**Your instructions**
For this exercise, write out every entry exactly and leave the pictures out.

**Source material**
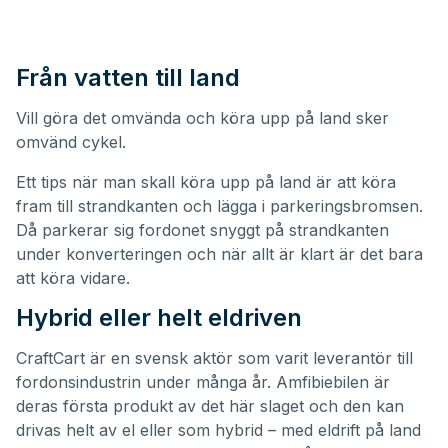
Från vatten till land
Vill göra det omvända och köra upp på land sker
omvänd cykel.
Ett tips när man skall köra upp på land är att köra
fram till strandkanten och lägga i parkeringsbromsen.
Då parkerar sig fordonet snyggt på strandkanten
under konverteringen och när allt är klart är det bara
att köra vidare.
Hybrid eller helt eldriven
CraftCart är en svensk aktör som varit leverantör till
fordonsindustrin under många år. Amfibiebilen är
deras första produkt av det här slaget och den kan
drivas helt av el eller som hybrid – med eldrift på land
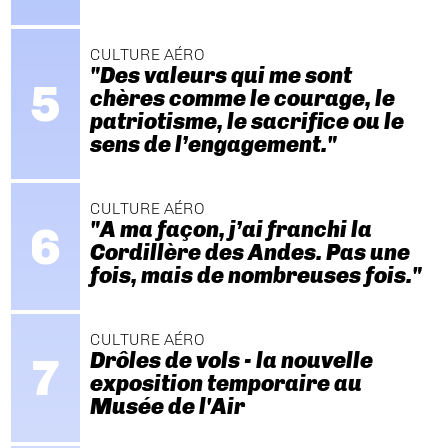
CULTURE AÉRO
"Des valeurs qui me sont
chères comme le courage, le
patriotisme, le sacrifice ou le
sens de l’engagement."
CULTURE AÉRO
"A ma façon, j’ai franchi la
Cordillère des Andes. Pas une
fois, mais de nombreuses fois."
CULTURE AÉRO
Drôles de vols - la nouvelle
exposition temporaire au
Musée de l'Air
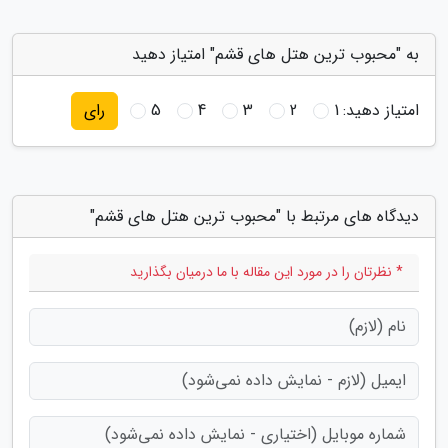
به "محبوب ترین هتل های قشم" امتیاز دهید
امتیاز دهید:
1
2
3
4
5
رای
دیدگاه های مرتبط با "محبوب ترین هتل های قشم"
* نظرتان را در مورد این مقاله با ما درمیان بگذارید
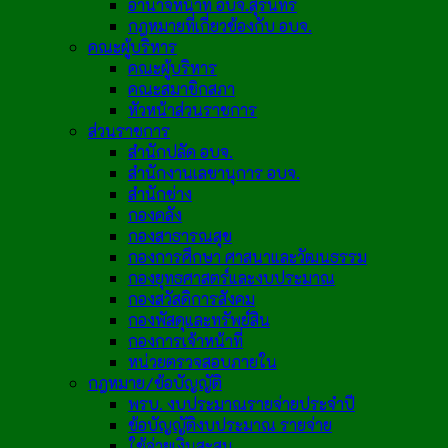
อำนาจหน้าที่ อบจ.สุรินทร์
กฎหมายที่เกี่ยวข้องกับ อบจ.
คณะผู้บริหาร
คณะผู้บริหาร
คณะสมาชิกสภา
หัวหน้าส่วนราชการ
ส่วนราชการ
สำนักปลัด อบจ.
สำนักงานเลขานุการ อบจ.
สำนักช่าง
กองคลัง
กองสาธารณสุข
กองการศึกษา ศาสนาและวัฒนธรรม
กองยุทธศาสตร์และงบประมาณ
กองสวัสดิการสังคม
กองพัสดุและทรัพย์สิน
กองการเจ้าหน้าที่
หน่วยตรวจสอบภายใน
กฎหมาย/ข้อบัญญัติ
พรบ. งบประมาณรายจ่ายประจำปี
ข้อบัญญัติงบประมาณ รายจ่าย
ใช้จ่ายเงินสะสม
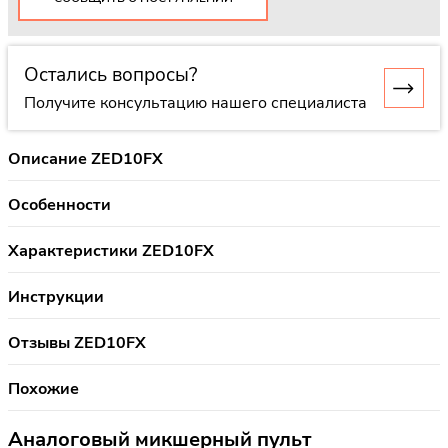
Остались вопросы?
Получите консультацию нашего специалиста
Описание ZED10FX
Особенности
Характеристики ZED10FX
Инструкции
Отзывы ZED10FX
Похожие
Аналоговый микшерный пульт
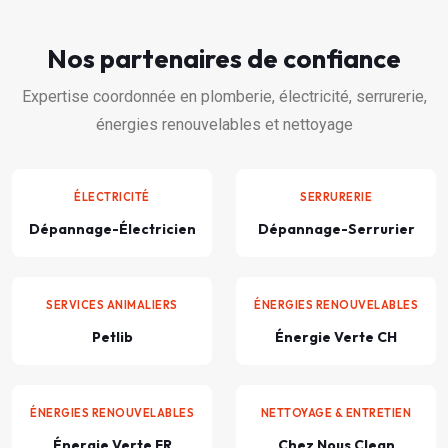
Nos partenaires de confiance
Expertise coordonnée en plomberie, électricité, serrurerie,
énergies renouvelables et nettoyage
ÉLECTRICITÉ
SERRURERIE
Dépannage-Électricien
Dépannage-Serrurier
SERVICES ANIMALIERS
ÉNERGIES RENOUVELABLES
Petlib
Énergie Verte CH
ÉNERGIES RENOUVELABLES
NETTOYAGE & ENTRETIEN
Énergie Verte FR
Chez Nous Clean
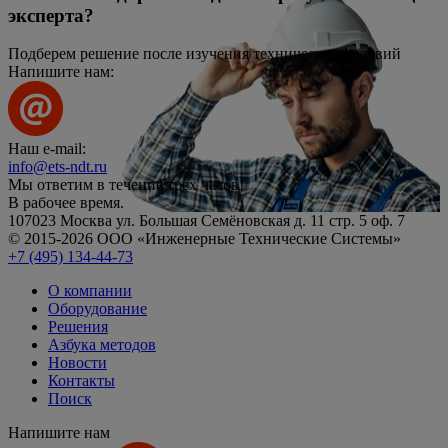
эксперта?
Подберем решение после изучения технических условий
Напишите нам:
Наш e-mail:
info@ets-ndt.ru
Мы ответим в течение
трёх часов!
В рабочее время.
107023 Москва ул. Большая Семёновская д. 11 стр. 5 оф. 7
© 2015-2026 ООО «Инженерные Технические Системы»
+7 (495) 134-44-73
О компании
Оборудование
Решения
Азбука методов
Новости
Контакты
Поиск
Напишите нам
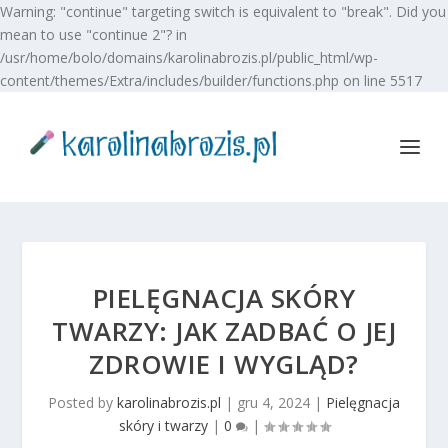
Warning: "continue" targeting switch is equivalent to "break". Did you
mean to use "continue 2"? in
/usr/home/bolo/domains/karolinabrozis.pl/public_html/wp-
content/themes/Extra/includes/builder/functions.php on line 5517
PIELĘGNACJA SKÓRY
TWARZY: JAK ZADBAĆ O JEJ
ZDROWIE I WYGLĄD?
Posted by
karolinabrozis.pl
|
gru 4, 2024
|
Pielęgnacja
skóry i twarzy
|
0
|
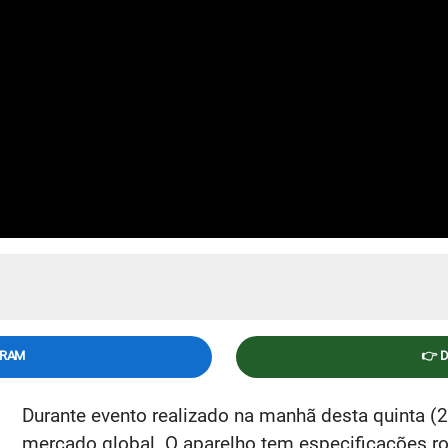
GRAM
👉 
Durante evento realizado na manhã desta quinta (
mercado global. O aparelho tem especificações 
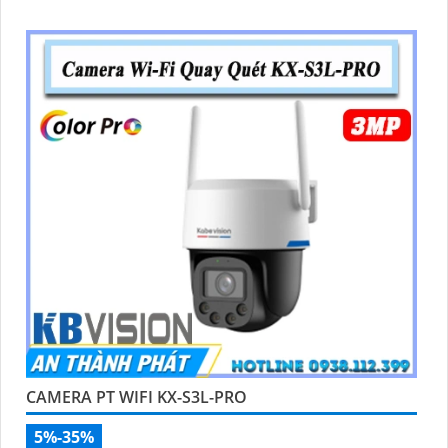
CAMERA PT WIFI KX-S3L-PRO
5%-35%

**Answer for the task**
Från vatten till land
Vill göra det omvända och köra upp på land sker
omvänd cykel.
Ett tips när man skall köra upp på land är att köra
fram till strandkanten och lägga i parkeringsbromsen.
Då parkerar sig fordonet snyggt på strandkanten
under konverteringen och när allt är klart är det bara
att köra vidare.
Hybrid eller helt eldriven
CraftCart är en svensk aktör som varit leverantör till
fordonsindustrin under många år. Amfibiebilen är
deras första produkt av det här slaget och den kan
drivas helt av el eller som hybrid – med eldrift på land
CULTURE AÉRO
"Des valeurs qui me sont
chères comme le courage, le
patriotisme, le sacrifice ou le
sens de l’engagement."
CULTURE AÉRO
"A ma façon, j’ai franchi la
Cordillère des Andes. Pas une
fois, mais de nombreuses fois."
CULTURE AÉRO
Drôles de vols - la nouvelle
exposition temporaire au
Musée de l'Air
به "محبوب ترین هتل های قشم" امتیاز دهید
امتیاز دهید:
1
2
3
4
5
رای
دیدگاه های مرتبط با "محبوب ترین هتل های قشم"
* نظرتان را در مورد این مقاله با ما درمیان بگذارید
อำนาจหน้าที่ อบจ.สุรินทร์
กฎหมายที่เกี่ยวข้องกับ อบจ.
คณะผู้บริหาร
คณะผู้บริหาร
คณะสมาชิกสภา
หัวหน้าส่วนราชการ
ส่วนราชการ
สำนักปลัด อบจ.
สำนักงานเลขานุการ อบจ.
สำนักช่าง
กองคลัง
กองสาธารณสุข
กองการศึกษา ศาสนาและวัฒนธรรม
กองยุทธศาสตร์และงบประมาณ
กองสวัสดิการสังคม
กองพัสดุและทรัพย์สิน
กองการเจ้าหน้าที่
หน่วยตรวจสอบภายใน
กฎหมาย/ข้อบัญญัติ
พรบ. งบประมาณรายจ่ายประจำปี
ข้อบัญญัติงบประมาณ รายจ่าย
ใช้จ่ายเงินสะสม
Остались вопросы?
Получите консультацию нашего специалиста
Описание ZED10FX
Особенности
Характеристики ZED10FX
Инструкции
Отзывы ZED10FX
Похожие
Аналоговый микшерный пульт
Nos partenaires de confiance
Expertise coordonnée en plomberie, électricité, serrurerie,
énergies renouvelables et nettoyage
ÉLECTRICITÉ
SERRURERIE
Dépannage-Électricien
Dépannage-Serrurier
SERVICES ANIMALIERS
ÉNERGIES RENOUVELABLES
Petlib
Énergie Verte CH
ÉNERGIES RENOUVELABLES
NETTOYAGE & ENTRETIEN
Énergie Verte FR
Chez Nous Clean
эксперта?
Подберем решение после изучения технических условий
Напишите нам:
Наш e-mail:
info@ets-ndt.ru
Мы ответим в течение
трёх часов!
В рабочее время.
107023 Москва ул. Большая Семёновская д. 11 стр. 5 оф. 7
© 2015-2026 ООО «Инженерные Технические Системы»
+7 (495) 134-44-73
О компании
Оборудование
Решения
Азбука методов
Новости
Контакты
Поиск
Напишите нам
Warning: "continue" targeting switch is equivalent to "break". Did you
mean to use "continue 2"? in
/usr/home/bolo/domains/karolinabrozis.pl/public_html/wp-
content/themes/Extra/includes/builder/functions.php on line 5517
PIELĘGNACJA SKÓRY
TWARZY: JAK ZADBAĆ O JEJ
ZDROWIE I WYGLĄD?
Posted by
karolinabrozis.pl
|
gru 4, 2024
|
Pielęgnacja
skóry i twarzy
|
0
|
GRAM
👉 
Durante evento realizado na manhã desta quinta (
mercado global. O aparelho tem especificações 
CAMERA PT WIFI KX-S3L-PRO
5%-35%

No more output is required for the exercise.